** Start of THE RECORDS **

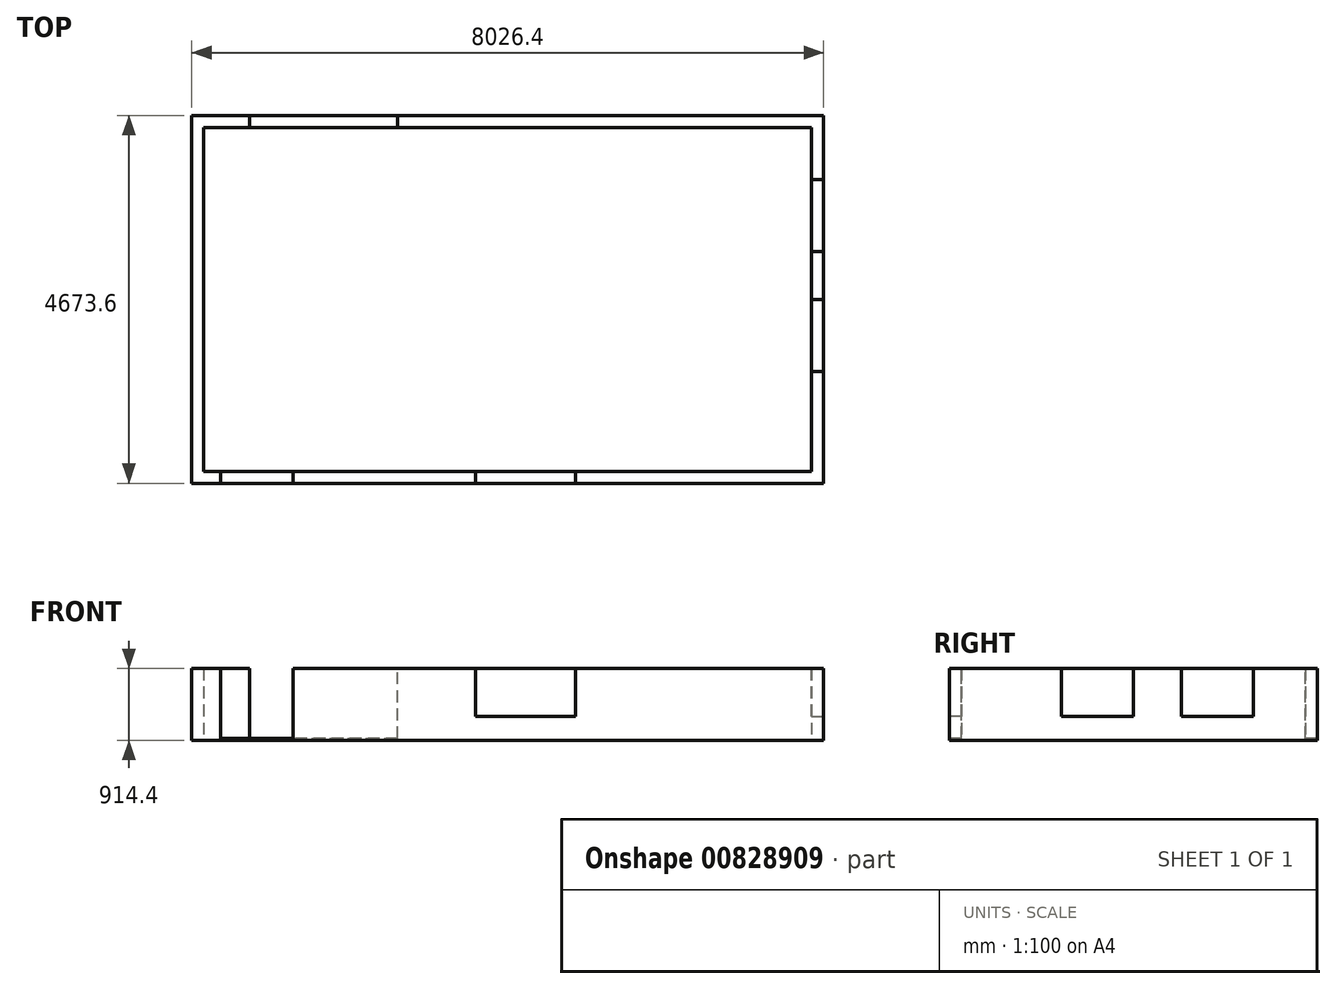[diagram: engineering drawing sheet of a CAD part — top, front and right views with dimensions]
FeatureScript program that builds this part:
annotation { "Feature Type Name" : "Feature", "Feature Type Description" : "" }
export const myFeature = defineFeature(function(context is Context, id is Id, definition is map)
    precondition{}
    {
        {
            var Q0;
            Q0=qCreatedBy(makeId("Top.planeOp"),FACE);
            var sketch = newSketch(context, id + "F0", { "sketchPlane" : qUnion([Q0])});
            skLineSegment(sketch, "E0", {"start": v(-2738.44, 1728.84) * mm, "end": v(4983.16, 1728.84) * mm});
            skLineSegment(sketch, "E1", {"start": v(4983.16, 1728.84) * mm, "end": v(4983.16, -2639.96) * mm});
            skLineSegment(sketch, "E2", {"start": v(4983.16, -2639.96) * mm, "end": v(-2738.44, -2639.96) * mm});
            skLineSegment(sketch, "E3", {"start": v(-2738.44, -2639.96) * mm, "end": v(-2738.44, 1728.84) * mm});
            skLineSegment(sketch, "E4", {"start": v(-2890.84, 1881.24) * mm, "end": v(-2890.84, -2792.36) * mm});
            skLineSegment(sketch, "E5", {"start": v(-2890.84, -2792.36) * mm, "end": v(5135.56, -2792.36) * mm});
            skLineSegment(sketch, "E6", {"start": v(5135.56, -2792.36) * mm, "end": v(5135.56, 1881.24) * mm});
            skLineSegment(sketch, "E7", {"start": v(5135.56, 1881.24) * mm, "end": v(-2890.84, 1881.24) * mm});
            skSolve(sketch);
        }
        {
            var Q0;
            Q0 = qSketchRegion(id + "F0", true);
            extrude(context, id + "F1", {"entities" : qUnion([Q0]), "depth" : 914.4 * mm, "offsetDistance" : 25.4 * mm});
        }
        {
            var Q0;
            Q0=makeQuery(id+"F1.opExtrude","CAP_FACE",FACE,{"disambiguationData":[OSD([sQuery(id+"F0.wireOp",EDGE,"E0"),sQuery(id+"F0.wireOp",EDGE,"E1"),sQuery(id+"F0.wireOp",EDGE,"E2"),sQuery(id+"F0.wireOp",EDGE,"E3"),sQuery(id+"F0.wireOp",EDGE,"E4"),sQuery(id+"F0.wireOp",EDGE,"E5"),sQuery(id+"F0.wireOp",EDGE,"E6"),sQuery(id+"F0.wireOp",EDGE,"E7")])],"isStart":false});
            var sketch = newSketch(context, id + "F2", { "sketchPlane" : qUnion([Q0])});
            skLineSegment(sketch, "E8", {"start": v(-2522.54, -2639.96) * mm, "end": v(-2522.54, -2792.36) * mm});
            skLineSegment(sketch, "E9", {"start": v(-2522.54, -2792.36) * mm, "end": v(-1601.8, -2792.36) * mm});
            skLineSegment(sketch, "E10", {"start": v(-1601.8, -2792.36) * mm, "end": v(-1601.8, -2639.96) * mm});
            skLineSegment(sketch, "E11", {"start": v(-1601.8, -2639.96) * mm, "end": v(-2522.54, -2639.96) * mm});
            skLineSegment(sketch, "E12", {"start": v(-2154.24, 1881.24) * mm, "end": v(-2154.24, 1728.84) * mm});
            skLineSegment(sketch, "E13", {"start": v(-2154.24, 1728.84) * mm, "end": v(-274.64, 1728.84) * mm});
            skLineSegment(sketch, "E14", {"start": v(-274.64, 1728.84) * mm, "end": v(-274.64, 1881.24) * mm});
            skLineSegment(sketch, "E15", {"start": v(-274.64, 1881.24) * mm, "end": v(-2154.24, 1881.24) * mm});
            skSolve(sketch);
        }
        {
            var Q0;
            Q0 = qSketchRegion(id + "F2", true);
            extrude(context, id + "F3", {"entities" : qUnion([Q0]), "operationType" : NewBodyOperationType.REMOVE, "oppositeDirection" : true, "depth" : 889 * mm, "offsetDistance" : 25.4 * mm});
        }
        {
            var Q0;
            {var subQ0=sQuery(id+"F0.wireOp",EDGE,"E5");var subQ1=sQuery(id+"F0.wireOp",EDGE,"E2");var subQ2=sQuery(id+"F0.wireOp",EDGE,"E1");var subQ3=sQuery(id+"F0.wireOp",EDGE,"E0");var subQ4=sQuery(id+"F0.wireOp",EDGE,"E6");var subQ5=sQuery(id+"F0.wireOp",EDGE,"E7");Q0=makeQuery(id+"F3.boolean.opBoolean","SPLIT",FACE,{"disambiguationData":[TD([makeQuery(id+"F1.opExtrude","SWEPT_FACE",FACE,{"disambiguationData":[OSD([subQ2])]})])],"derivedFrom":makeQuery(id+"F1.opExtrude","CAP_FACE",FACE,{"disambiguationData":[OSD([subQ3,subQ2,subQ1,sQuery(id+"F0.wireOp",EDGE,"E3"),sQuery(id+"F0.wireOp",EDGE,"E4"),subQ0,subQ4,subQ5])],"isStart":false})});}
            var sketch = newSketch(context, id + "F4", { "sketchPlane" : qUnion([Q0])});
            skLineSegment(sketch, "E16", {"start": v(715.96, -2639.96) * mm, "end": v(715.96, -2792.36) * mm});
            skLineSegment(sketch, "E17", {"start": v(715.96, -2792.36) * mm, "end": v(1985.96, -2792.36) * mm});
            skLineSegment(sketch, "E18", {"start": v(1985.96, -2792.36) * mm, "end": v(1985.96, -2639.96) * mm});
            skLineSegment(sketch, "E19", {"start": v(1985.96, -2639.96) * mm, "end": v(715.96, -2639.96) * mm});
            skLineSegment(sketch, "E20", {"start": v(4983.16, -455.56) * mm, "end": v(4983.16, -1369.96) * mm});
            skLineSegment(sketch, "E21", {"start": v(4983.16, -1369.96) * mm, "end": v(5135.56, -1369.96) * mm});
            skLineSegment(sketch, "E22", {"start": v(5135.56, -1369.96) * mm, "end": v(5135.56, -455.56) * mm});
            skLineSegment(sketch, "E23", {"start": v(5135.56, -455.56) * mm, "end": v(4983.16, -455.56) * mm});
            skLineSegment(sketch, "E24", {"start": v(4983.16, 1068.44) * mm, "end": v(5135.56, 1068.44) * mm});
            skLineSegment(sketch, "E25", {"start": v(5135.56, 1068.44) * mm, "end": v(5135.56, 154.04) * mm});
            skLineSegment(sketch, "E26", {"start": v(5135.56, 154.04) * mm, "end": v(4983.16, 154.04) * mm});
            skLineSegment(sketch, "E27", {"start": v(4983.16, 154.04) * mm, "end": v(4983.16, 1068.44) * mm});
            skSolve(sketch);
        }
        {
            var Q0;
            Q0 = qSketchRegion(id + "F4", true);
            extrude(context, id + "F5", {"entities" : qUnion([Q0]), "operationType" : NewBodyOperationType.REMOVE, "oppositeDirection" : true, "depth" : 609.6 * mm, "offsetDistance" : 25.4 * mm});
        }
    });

** End of THE RECORDS **
** Start of THE RECORDS **

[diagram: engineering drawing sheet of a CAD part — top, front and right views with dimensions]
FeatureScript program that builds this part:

** End of THE RECORDS **
** Start of THE RECORDS **

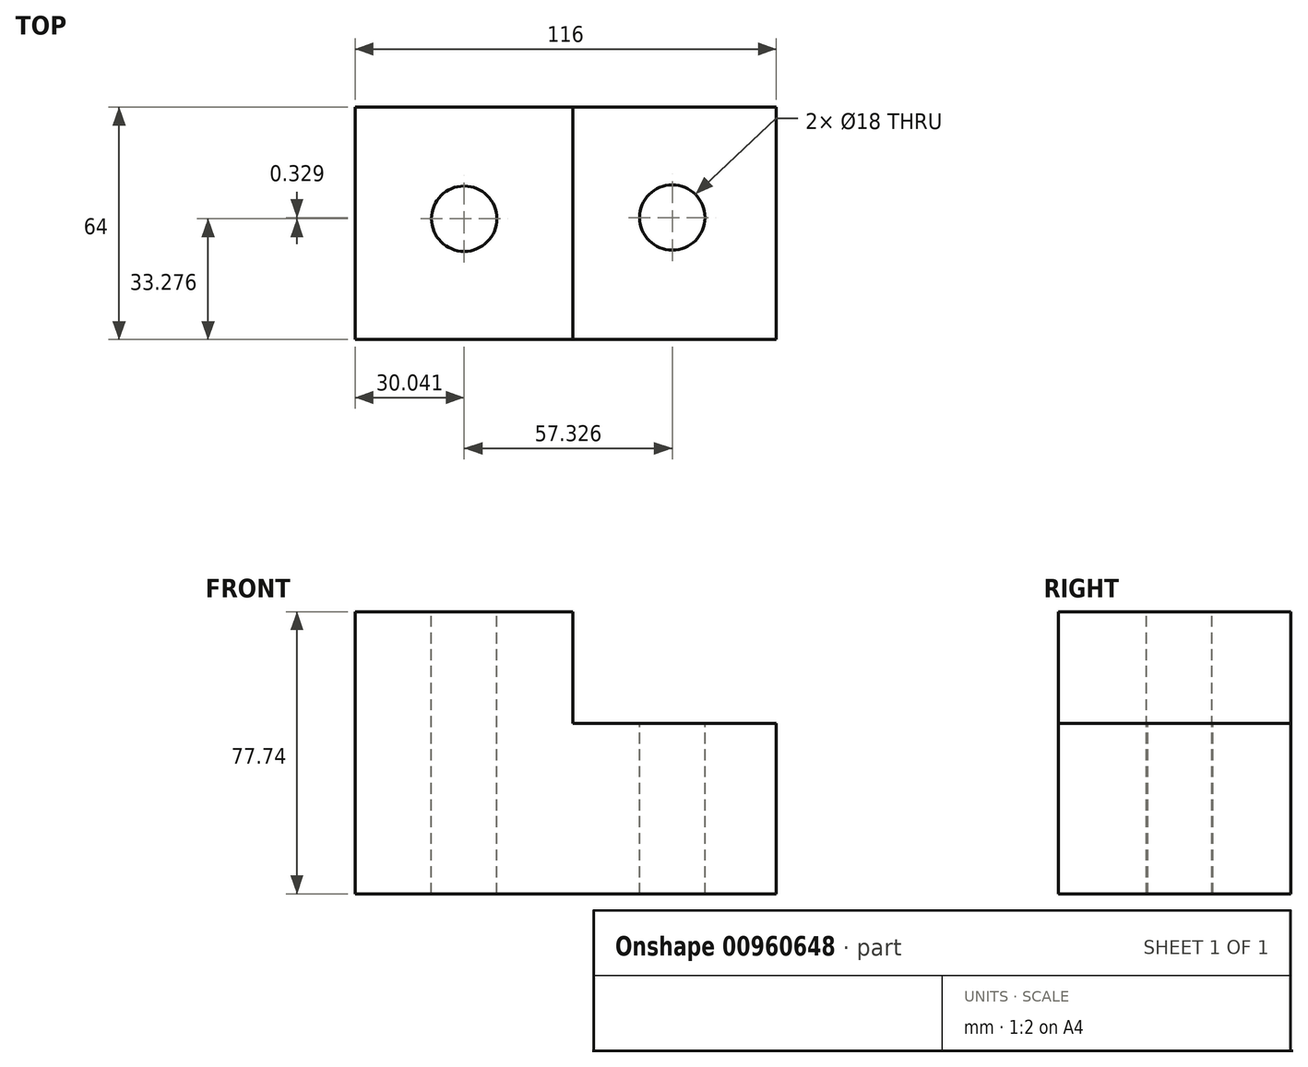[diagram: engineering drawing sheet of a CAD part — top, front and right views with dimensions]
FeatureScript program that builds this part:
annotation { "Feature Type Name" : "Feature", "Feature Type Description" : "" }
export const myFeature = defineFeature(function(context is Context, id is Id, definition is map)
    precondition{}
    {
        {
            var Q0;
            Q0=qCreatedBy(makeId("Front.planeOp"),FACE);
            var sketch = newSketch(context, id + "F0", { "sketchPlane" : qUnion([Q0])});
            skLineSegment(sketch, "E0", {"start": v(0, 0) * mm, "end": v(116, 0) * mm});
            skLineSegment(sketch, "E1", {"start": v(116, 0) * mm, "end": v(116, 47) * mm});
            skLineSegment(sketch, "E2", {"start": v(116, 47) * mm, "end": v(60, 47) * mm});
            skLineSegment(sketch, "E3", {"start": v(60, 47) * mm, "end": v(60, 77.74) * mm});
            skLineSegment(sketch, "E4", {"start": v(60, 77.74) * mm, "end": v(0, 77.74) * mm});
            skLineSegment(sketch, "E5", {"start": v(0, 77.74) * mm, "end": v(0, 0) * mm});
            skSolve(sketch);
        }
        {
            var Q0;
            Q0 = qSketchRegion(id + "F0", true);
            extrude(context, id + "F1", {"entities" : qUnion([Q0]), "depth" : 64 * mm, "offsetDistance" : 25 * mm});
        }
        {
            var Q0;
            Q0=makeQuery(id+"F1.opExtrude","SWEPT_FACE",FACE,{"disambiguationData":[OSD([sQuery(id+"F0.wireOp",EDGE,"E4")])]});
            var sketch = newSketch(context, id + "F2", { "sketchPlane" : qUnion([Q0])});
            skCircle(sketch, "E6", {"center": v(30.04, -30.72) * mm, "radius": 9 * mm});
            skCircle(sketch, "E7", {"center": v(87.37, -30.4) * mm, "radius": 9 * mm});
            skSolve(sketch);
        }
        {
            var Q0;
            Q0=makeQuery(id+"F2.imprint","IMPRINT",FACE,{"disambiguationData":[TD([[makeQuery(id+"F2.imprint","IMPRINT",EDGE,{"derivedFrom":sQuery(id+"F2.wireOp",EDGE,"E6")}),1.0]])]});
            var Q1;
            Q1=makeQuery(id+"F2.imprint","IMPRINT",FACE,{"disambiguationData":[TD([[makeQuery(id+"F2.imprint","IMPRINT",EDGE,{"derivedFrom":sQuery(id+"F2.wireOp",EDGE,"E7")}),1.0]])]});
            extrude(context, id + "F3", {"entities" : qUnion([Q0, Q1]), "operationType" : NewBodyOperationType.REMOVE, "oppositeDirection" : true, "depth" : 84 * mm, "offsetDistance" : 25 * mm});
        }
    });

** End of THE RECORDS **

*JOB*:
Count the lines in the items above that contain the string "planeOp", treating uppercase and lowercase as different, and reply with that number alone.

*RESULT OF THIS EXERCISE*:
2